Across town, Kiflinbach, though not a strictly religious man, was still a little superstitious about riding the train on the Sabbath. He would make an exception in order to attend his granddaughter 's championship match in the city centre, Argentina vs. Australia. Nor would he allow an upset stomach and mild dizziness from, perhaps, too much to drink stop him. Ernesto Kiflinbach recalled waking up on the floor this morning, fully clothed, the lights and the radio still on. Francesca, the housekeeper, would wash away the faint scent of urine which haunts the elderly. Kiflinbach locked his front door and set out for the train station, cane in hand.

A few blocks away, his granddaughter was showering after returning from her night job, her uniform crumpled on the bathroom floor. The team bus was to pick her up for the game in 10 minutes. She wondered, as the warm water splashed down her hair, why she still kept that night job, living at home. Her athletic salary could maintain her. Greed, she supposed.
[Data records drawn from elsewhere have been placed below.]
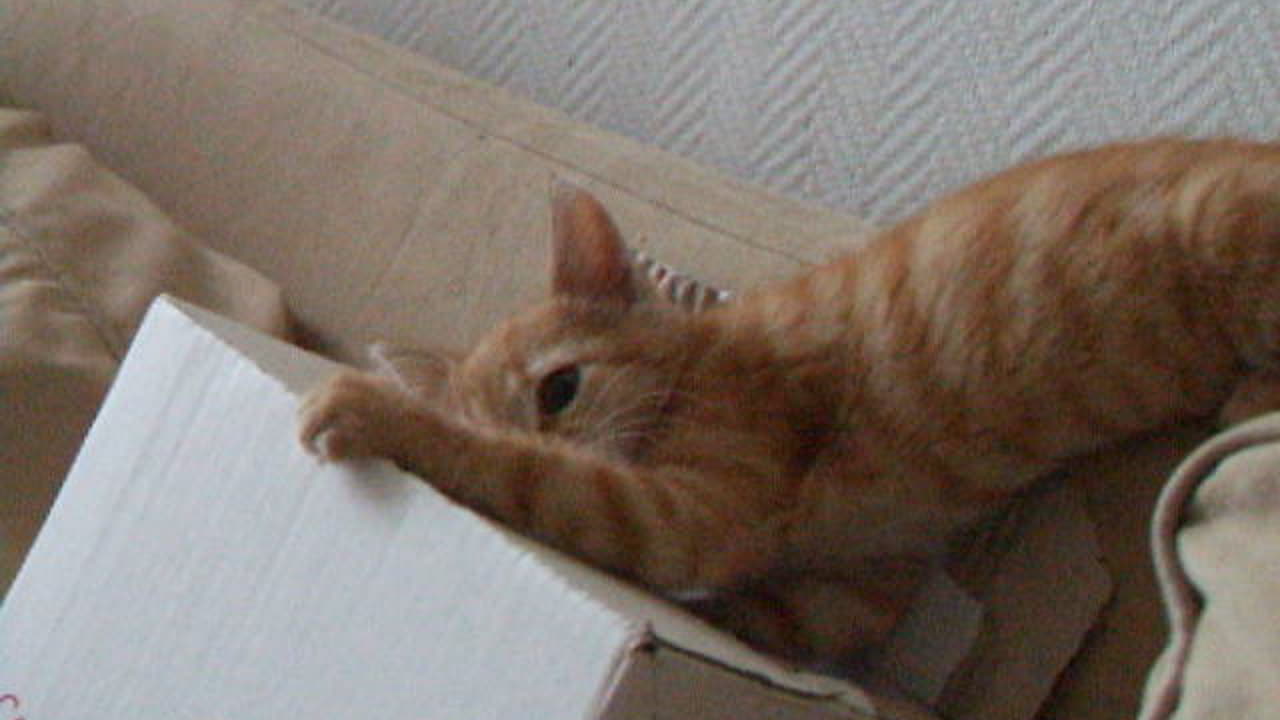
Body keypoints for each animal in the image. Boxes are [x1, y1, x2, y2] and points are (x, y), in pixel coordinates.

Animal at [302, 137, 1280, 666]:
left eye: (560, 389)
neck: (700, 364)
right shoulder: (859, 588)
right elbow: (780, 616)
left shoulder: (686, 513)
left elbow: (536, 478)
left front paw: (382, 414)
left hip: (1223, 223)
She never would have met the coach, probably never would have been invited onto the team, without the night job. She had her grandfather's gift for making the right friends. Why should she be banished to this lacklustre neighbourhood beyond the inner ring road? Didn't she deserve a smart lifestyle in the city centre?

From the Arenales Family box, Conception's empty eyes looked right through the game as it entered the second half. Adriana and Adolfo threw food, mostly at each other, and sang along with the crowd. Robin Peacock practised perfect posture on the hard bench while Marcos gobbled Choripan meat sandwiches, some of which lodged in his moustache and teeth. Ernesto Kiflinbach, on his way back from the men's room to the team's family seats, steadied himself with his cane. Goal! The crowd stood, bits of paper flew. Fifty-seven thousand nine hundred and twenty-one spectators roared. The forward's face was projected onto the big screen as she ran, arms raised in victory. Conception's heart skipped a beat; the eyes of her dead lover projected three stories high onto the jumbo screen. She felt faint. Those eyes, which had lived within her most secret spot, were naked. She gasped and tottered on to an old man making his way down the stairs. Marcos raised his binoculars with greasy fingers. "That girl!" the binoculars slipped from his hands splashing into the cup of beer held between his legs. Robin clapped, ignoring the unpleasant splash on her wardrobe. Once a force to be reckoned with, now brittle, the old man, Ernesto Kiflinbach lost his balance and tumbled down the stadium stairs. The children silenced their bickering. Blood again flowed. The pool beneath Robin's seat was not beer, it was a small drop of menstrual blood not seen since her eighteenth year. The exterminators killed everything living in the walls of 1420 Santos Dumont.

As the paramedics carried the broken old man away, the twin boy, Adolfo thought he saw himself in that stranger's glassy eyes. "May God bless you, my son," the wrinkled lips whispered to him in a dying language.